There have not been many times this season where a driver has come out and completely dominated an event. There have been even fewer where that same driver was the eventual winner.
But, when Sunday's race concluded, it was clear that the best car won the race. So, this week's edition of "Parks Race Reactions" will look back at Sunday's race and look ahead to the grand finale of the 2009 season.
I honestly thought it couldn't be done. I believed that a different driver could take the top spot and be at the head table in Las Vegas. But, when the checkered flag flew in Phoenix, my thinking changed.
If there is any driver and team that has figured out how to win the Chase, it is very clearly Jimmie Johnson and the No. 48 team. Since the Chase began in 2004, there have been only three drivers to win the championship.
Kurt Busch had to hang on to win by eight points in 2004. Then, Tony Stewart earned his second championship in 2005.
Since that time, Jimmie Johnson has figured out exactly what to do to win the Chase. Whether they enter the Chase leading the points or middle of the pack, Johnson has figured out exactly how to win the title.
His incident at Texas was not a road block, just a setback. Sunday, he came out and utterly dominated for 500 miles. He was never passed on the track for the lead, and only lost the lead once during green-flag pit stops.

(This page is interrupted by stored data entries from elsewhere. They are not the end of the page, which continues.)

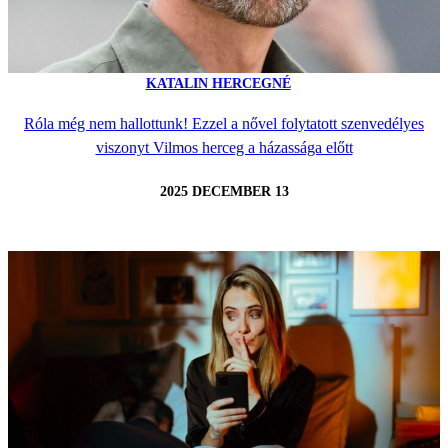
KATALIN HERCEGNÉ
Róla még nem hallottunk! Ezzel a nővel folytatott szenvedélyes
viszonyt Vilmos herceg a házassága előtt
2025 DECEMBER 13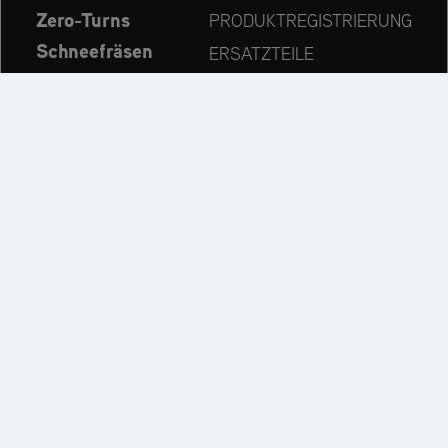
Zero-Turns
PRODUKTREGISTRIERUNG
Schneefräsen
ERSATZTEILE
Aktuelles
HÄNDLERSUCHE
Unternehmen
KONTAKT
Immer auf dem neuesten Stand:
Entdecken Sie weitere Websites unseres Mehrmarken-
Unternehmens:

The gap is now 108 points back to Mark Martin. In order for Johnson to write his own chapter in NASCAR history, it will take a 25th place finish or better next Sunday.
Although it may look to be an easy ride, this race last year was not smooth sailing for Johnson. He qualified 30th, ran mid-pack all day, and finished 15th. He needed to be 18th or better to win the title.
Despite that fact, Johnson's legacy in NASCAR is set in stone. He will win the title—simple as that.
Now, on to other news not involving Johnson. How about great runs by Jeff Burton and Clint Bowyer. The entire RCR team has struggled all season, having not won a single race. But, Sunday both the No. 31 and 33 were near the front and stayed very consistent.
A lot of times this organization has been written off because of all the changes, speculation, and hard times they have gone through. But, these have been the two best cars for RCR all season.
That was proved on Sunday as Burton finished second while Bowyer came home seventh. A good day for both drivers.
And finally, the ultimate loser on the afternoon is Dale Earnhardt Jr. The signs were already there when his crew was in a car accident just getting to the race track. Everyone was alright, no injuries, but it set the tone for the whole afternoon.
Like clockwork, the No. 88 was mid-pack all afternoon, and shortly after a restart, got loose down low and set off a chain-reaction crash.
Another race, another good car, and another disappointing finish—this time 35th on the board. I'm sure the entire Amp Energy/National Guard crew will be glad once Homestead is complete. It has been nothing but a season of chaos and frustration, one which they all will be glad to see end.
Now, after 35 races and thousands of miles, it all comes down to Homestead. The questions of who will win the race have already begun. Questions about the championship have already been answered.
All that is left to wonder is whether anyone has the team, the cars, or the driver capable to knock Johnson off his perch.
Darrell Waltrip said at the beginning of the year that in order to win the title, you had to beat Johnson.
He was right on yet again. Even though there's still one race left, it is safe to say that, for another year, Johnson will be hoisting the Sprint Cup title.